» Task item:
Arrange all of the data below as a JSON list of strings, with one string per line and no blank lines. Leave the pictures out.

» Exercise inputs:
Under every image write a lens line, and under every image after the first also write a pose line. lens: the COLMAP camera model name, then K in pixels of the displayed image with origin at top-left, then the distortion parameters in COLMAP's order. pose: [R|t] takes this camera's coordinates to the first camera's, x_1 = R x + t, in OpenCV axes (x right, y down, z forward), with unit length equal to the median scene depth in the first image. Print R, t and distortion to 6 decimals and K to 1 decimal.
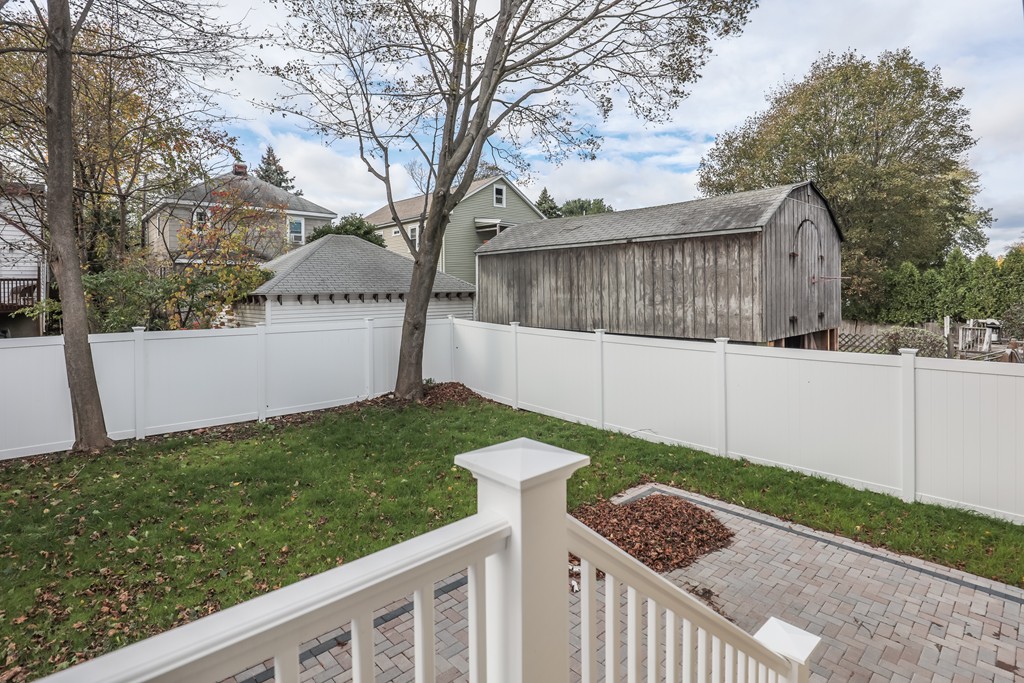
lens RADIAL K [[504.2, 0, 511.4], [0, 504.2, 296.9], [0, 0, 1]] dist [-0.019064, -0.000367]
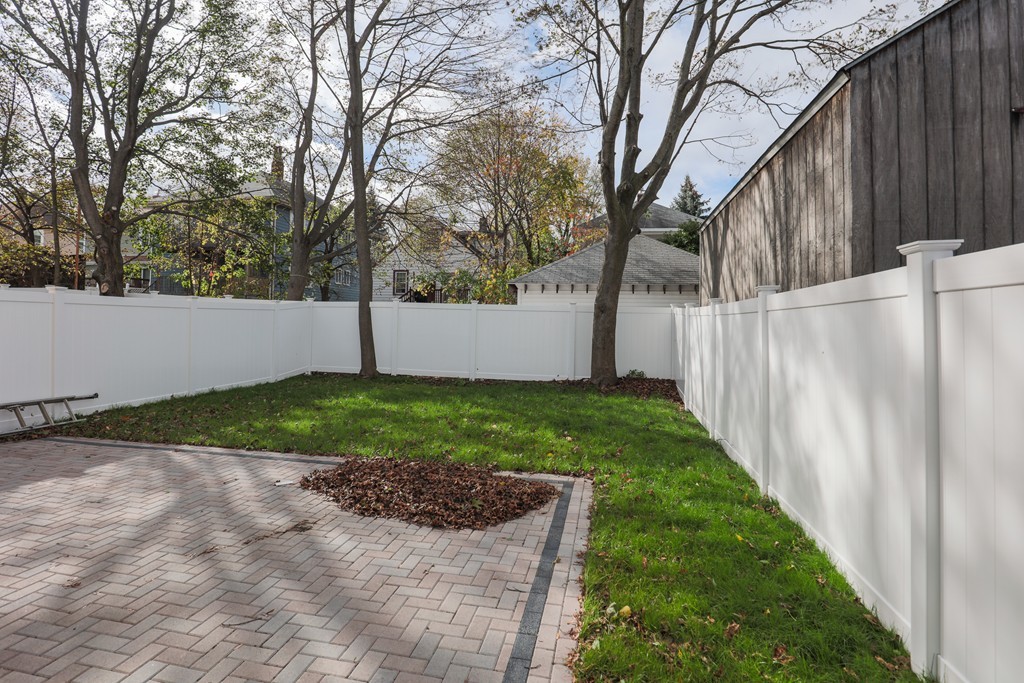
lens RADIAL K [[504.2, 0, 511.4], [0, 504.2, 296.9], [0, 0, 1]] dist [-0.019064, -0.000367]
pose [[0.602059, -0.023569, -0.798103, 0.727360], [-0.032346, 0.998024, -0.053874, 0.145049], [0.797796, 0.058251, 0.600107, 0.442933]]
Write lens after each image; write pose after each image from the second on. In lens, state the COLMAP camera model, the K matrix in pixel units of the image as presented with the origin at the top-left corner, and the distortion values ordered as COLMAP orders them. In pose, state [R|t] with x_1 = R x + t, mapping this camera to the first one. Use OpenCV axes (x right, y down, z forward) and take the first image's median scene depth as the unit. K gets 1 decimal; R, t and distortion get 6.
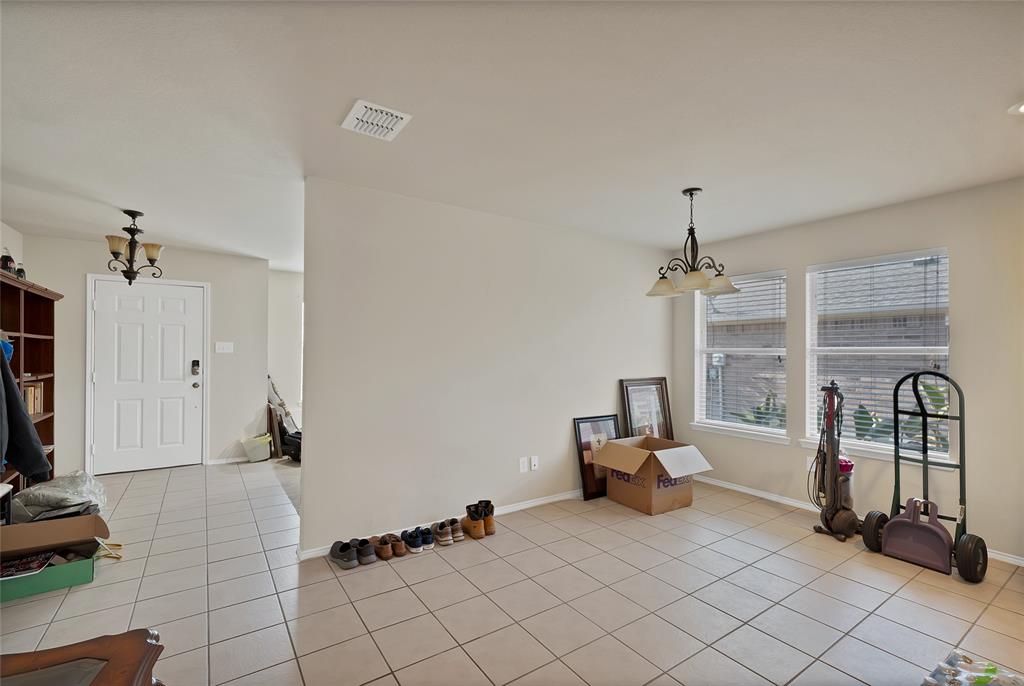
lens RADIAL K [[455.7, 0, 507.0], [0, 455.7, 347.2], [0, 0, 1]] dist [0.001226, 0.000206]
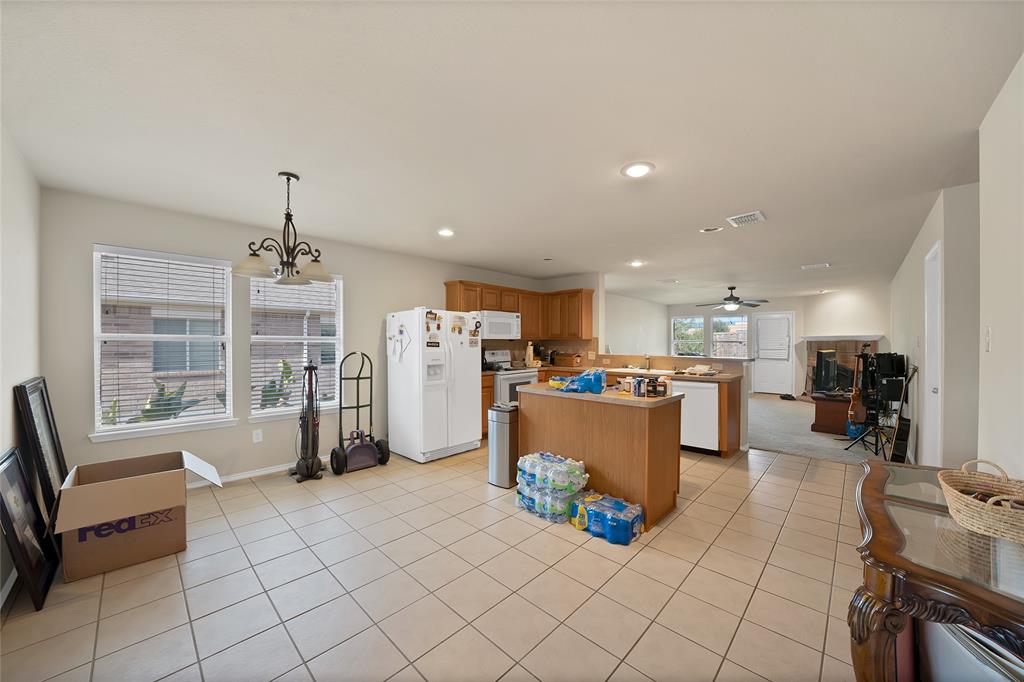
lens RADIAL K [[367.9, 0, 507.2], [0, 367.9, 343.1], [0, 0, 1]] dist [-0.013056, -0.000103]
pose [[-0.202292, -0.006432, 0.979304, -0.386618], [-0.017787, 0.999838, 0.002893, 0.005253], [-0.979164, -0.016833, -0.202373, 0.582387]]
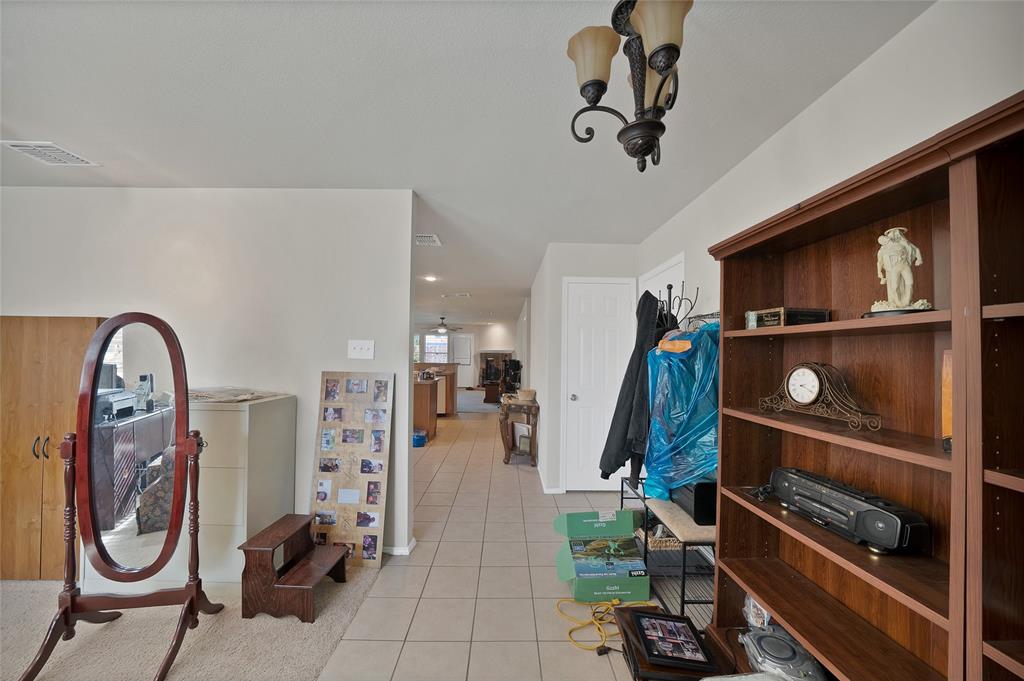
lens RADIAL K [[367.9, 0, 511.6], [0, 367.9, 347.2], [0, 0, 1]] dist [-0.013056, -0.000103]
pose [[-0.835906, -0.001611, 0.548871, -4.981607], [-0.021391, 0.999332, -0.029645, 0.056527], [-0.548456, -0.036521, -0.835381, 7.037273]]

» Reply to the task:
[
  "Under every image write a lens line, and under every image after the first also write a pose line. lens: the COLMAP camera model name, then K in pixels of the displayed image with origin at top-left, then the distortion parameters in COLMAP's order. pose: [R|t] takes this camera's coordinates to the first camera's, x_1 = R x + t, in OpenCV axes (x right, y down, z forward), with unit length equal to the median scene depth in the first image. Print R, t and distortion to 6 decimals and K to 1 decimal.",
  "lens RADIAL K [[504.2, 0, 511.4], [0, 504.2, 296.9], [0, 0, 1]] dist [-0.019064, -0.000367]",
  "lens RADIAL K [[504.2, 0, 511.4], [0, 504.2, 296.9], [0, 0, 1]] dist [-0.019064, -0.000367]",
  "pose [[0.602059, -0.023569, -0.798103, 0.727360], [-0.032346, 0.998024, -0.053874, 0.145049], [0.797796, 0.058251, 0.600107, 0.442933]]",
  "Write lens after each image; write pose after each image from the second on. In lens, state the COLMAP camera model, the K matrix in pixel units of the image as presented with the origin at the top-left corner, and the distortion values ordered as COLMAP orders them. In pose, state [R|t] with x_1 = R x + t, mapping this camera to the first one. Use OpenCV axes (x right, y down, z forward) and take the first image's median scene depth as the unit. K gets 1 decimal; R, t and distortion get 6.",
  "lens RADIAL K [[455.7, 0, 507.0], [0, 455.7, 347.2], [0, 0, 1]] dist [0.001226, 0.000206]",
  "lens RADIAL K [[367.9, 0, 507.2], [0, 367.9, 343.1], [0, 0, 1]] dist [-0.013056, -0.000103]",
  "pose [[-0.202292, -0.006432, 0.979304, -0.386618], [-0.017787, 0.999838, 0.002893, 0.005253], [-0.979164, -0.016833, -0.202373, 0.582387]]",
  "lens RADIAL K [[367.9, 0, 511.6], [0, 367.9, 347.2], [0, 0, 1]] dist [-0.013056, -0.000103]",
  "pose [[-0.835906, -0.001611, 0.548871, -4.981607], [-0.021391, 0.999332, -0.029645, 0.056527], [-0.548456, -0.036521, -0.835381, 7.037273]]"
]